Dónall Mac Amhlaigh
Exiles
Author: Dónall Mac Amhlaigh
ISBN: 9781912681310
Publication Date: 01 October 2020
Publisher: Parthian Books, Cardigan
Adapted/Translated by Mícheál Ó hAodha.
Format: Paperback, 204x128 mm, 324 pages
Language: English
This well-crafted novel is one of the few novels in either Irish or English that explores this generation of Irish people, often termed the 'silent' or 'lost generation' when over a half-a-million people emigrated, primarily to Britain to work in the post-war economy there - 'building England up and tearing it down again'.
The following has been provided by the Publisher:
Author Biography:
Dónall Mac Amhlaigh (1926-1989) was one of the most important Irish-language writers of the 20th century. A native of County Galway, he is best known for his novels and short stories concerning the lives of the more than half-a-million Irish people who left Ireland for post-war Britain. Mac Amhlaigh has a unique talent and his chronicles of the Irish emigrant people - sometimes known as the "silent of forgotten generation" - that remarkable generation who made Britain their home in the post-war era. A prolific journalist and a committed socialist in the Christian Socialist tradition, Mac Amhlaigh, whose diaries and notebooks are held in the National Library of Ireland, was a member of the Connolly Association in Northampton and contributed regularly to newspapers such as the Irish Press and a range of journals on both sides of the water throughout the 1970s and 1980s often providing the perspectives of the Irish in Britain on issues such as class, economy, emigrant life in England, the conflict in Northern Ireland and civil rights-related issues.
Further Information:
Two Irish migrants on the cusp of new lives in post-war Britain. Two young people who dare to dream of a better life, and dance the music of survival in their adopted homeland.

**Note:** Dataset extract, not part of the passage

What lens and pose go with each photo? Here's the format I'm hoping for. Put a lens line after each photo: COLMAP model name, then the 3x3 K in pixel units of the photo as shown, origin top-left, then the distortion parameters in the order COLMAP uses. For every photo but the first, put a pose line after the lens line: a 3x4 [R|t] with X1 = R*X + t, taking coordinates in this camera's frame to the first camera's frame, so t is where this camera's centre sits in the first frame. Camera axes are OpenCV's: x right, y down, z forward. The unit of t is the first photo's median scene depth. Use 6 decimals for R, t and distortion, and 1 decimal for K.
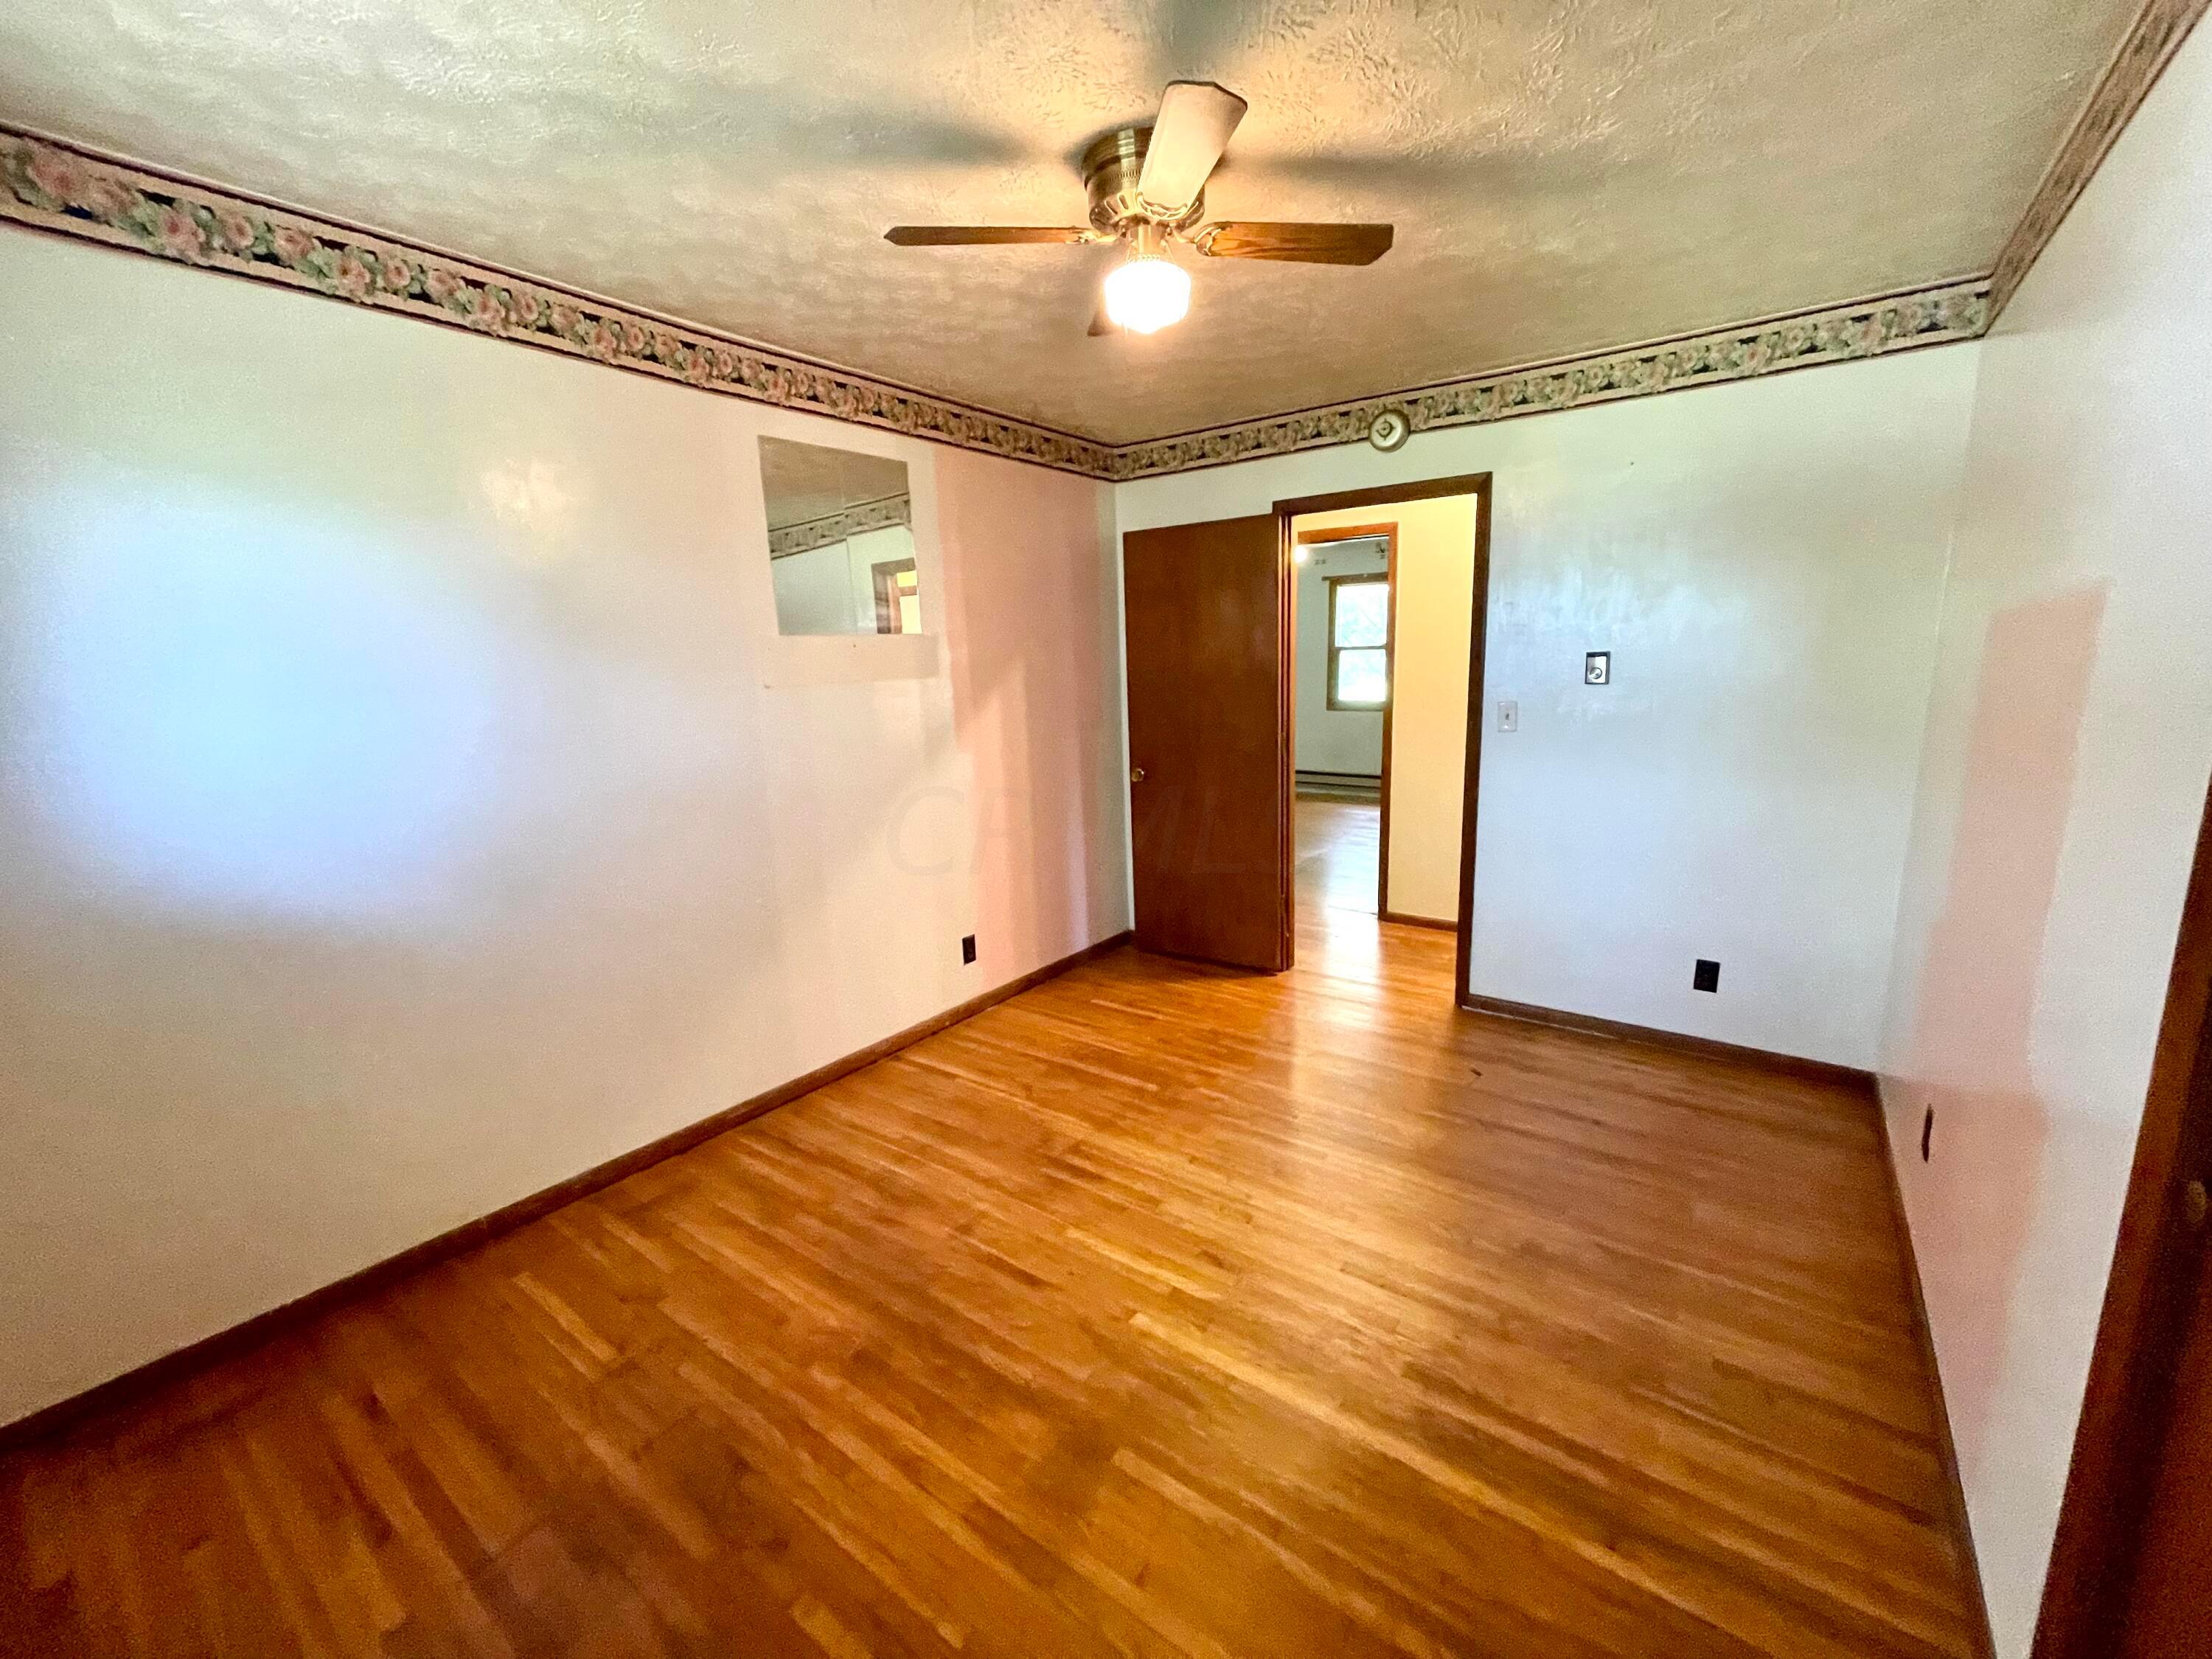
lens RADIAL K [[897.9, 0, 1107.0], [0, 897.9, 833.2], [0, 0, 1]] dist [0.002568, 0.000265]
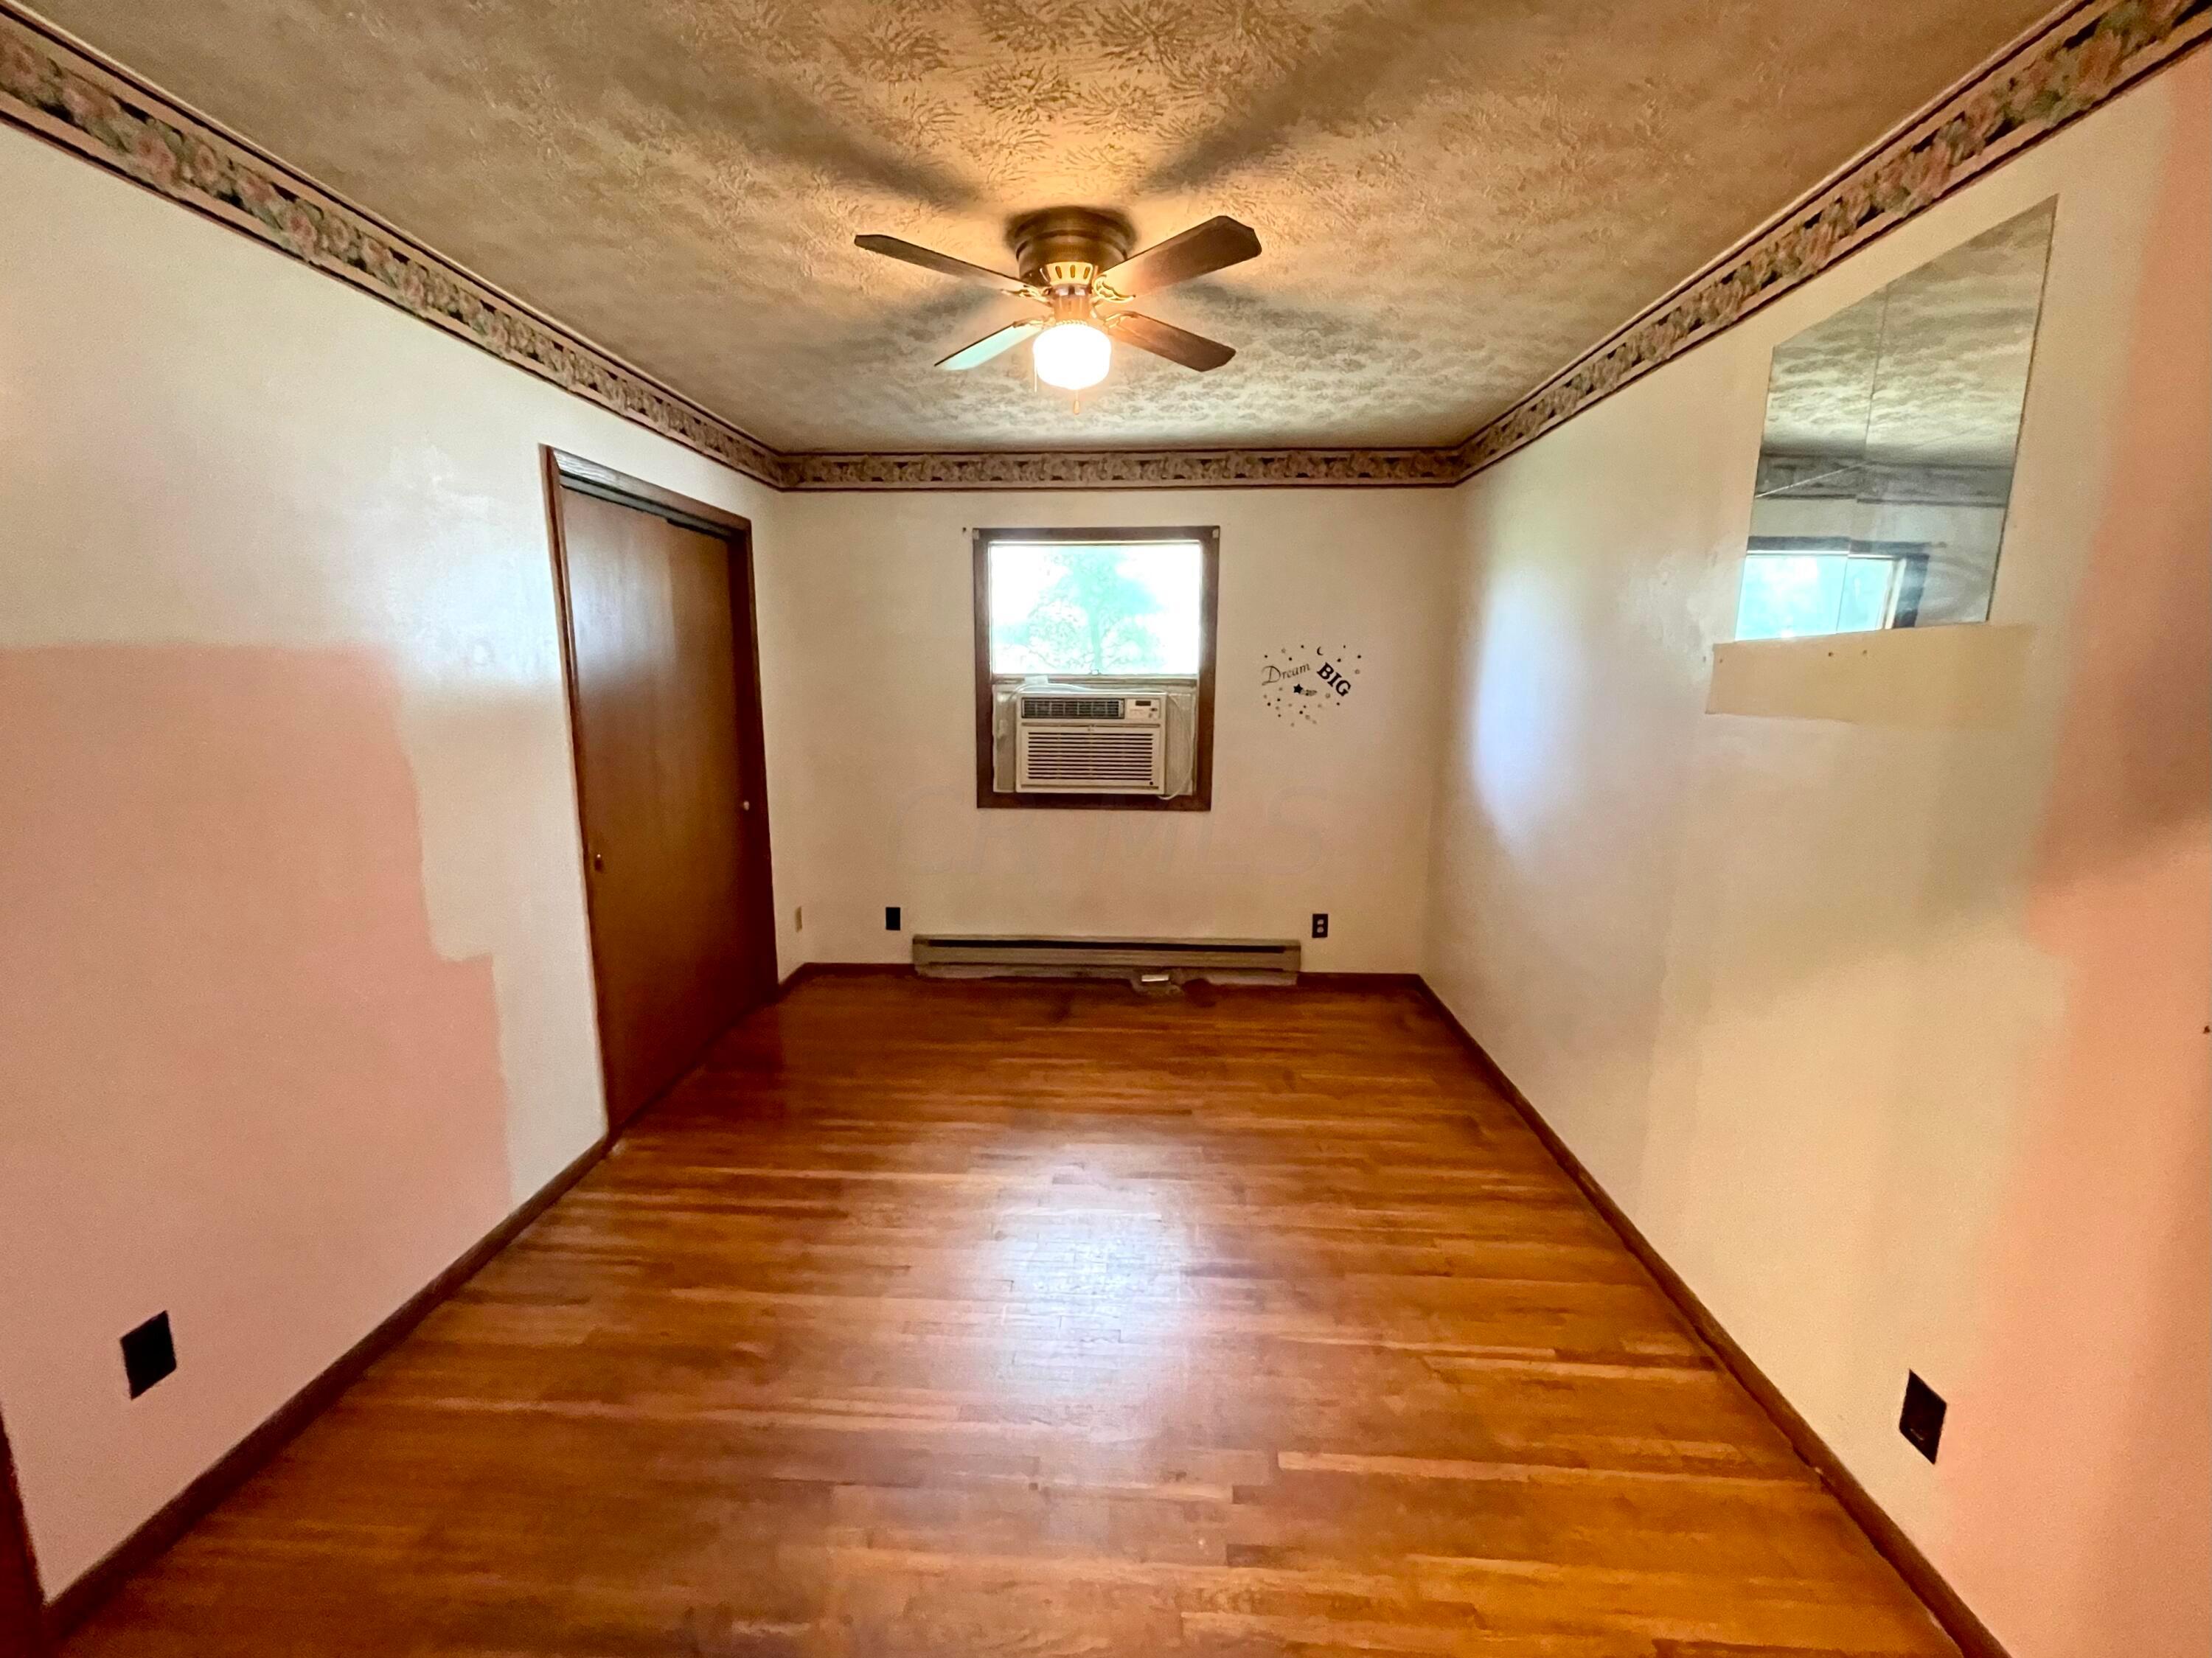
lens RADIAL K [[897.8, 0, 1110.0], [0, 897.8, 837.1], [0, 0, 1]] dist [0.002568, 0.000265]
pose [[-0.837944, 0.111007, -0.534348, 0.456803], [-0.091981, 0.936365, 0.338764, -0.290362], [0.537950, 0.333015, -0.774410, 1.424699]]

Afraid that his wife and children will arrive over any day, Trevor is in a hurry to settle old scores with his rivals and to prove himself the top fighting man within his London-Irish community of drinkers and navvies while Nano seeks to escape the stifling conformity and petty jealousies of her peers and forget her failed love-match at home. Will Trevor finally prove himself “the man” and secure the respect that he feels is his by virtue of blood and tribe? Does Nano have it in her to break free of the suffocating bonds of home and community and find love with Lithuanian beau Julius?
Written at a time when the Irish were “building England up and tearing it down again,” and teeming with the raucous energy of post-war Kilburn, Cricklewood and Camden Town this novel is one of the very few authentic portrayals of working-class life in modern Irish literature.
Up to one in four UK citizens claims Irish heritage. For each decade of the 1950s alone – a time of British postwar boom and Irish economic decline – over half of Ireland’s population, those coming of age in that decade, emigrated: the majority to England. And while Irish-owned companies today account for one tenth of the almost £100bn British construction industry, those navvies who built our homes, roads and hotels comprise a forgotten generation, alongside the nurses that made the crossing alone to power our nascent Welfare State.
Dónall Mac Amhlaigh was among them, working on construction sites throughout London and the Midlands, including the M1 and M6 motorways. In this autobiographical novel are the people who later calcified into stereotypes of Irish immigrants and their haunts: the navvy, the drinker, the fighter, the nurse. As with the Polish builder, Romanian gangster or Spanish nurse of today, such caricatures have their source in real lives adapting to economic reality.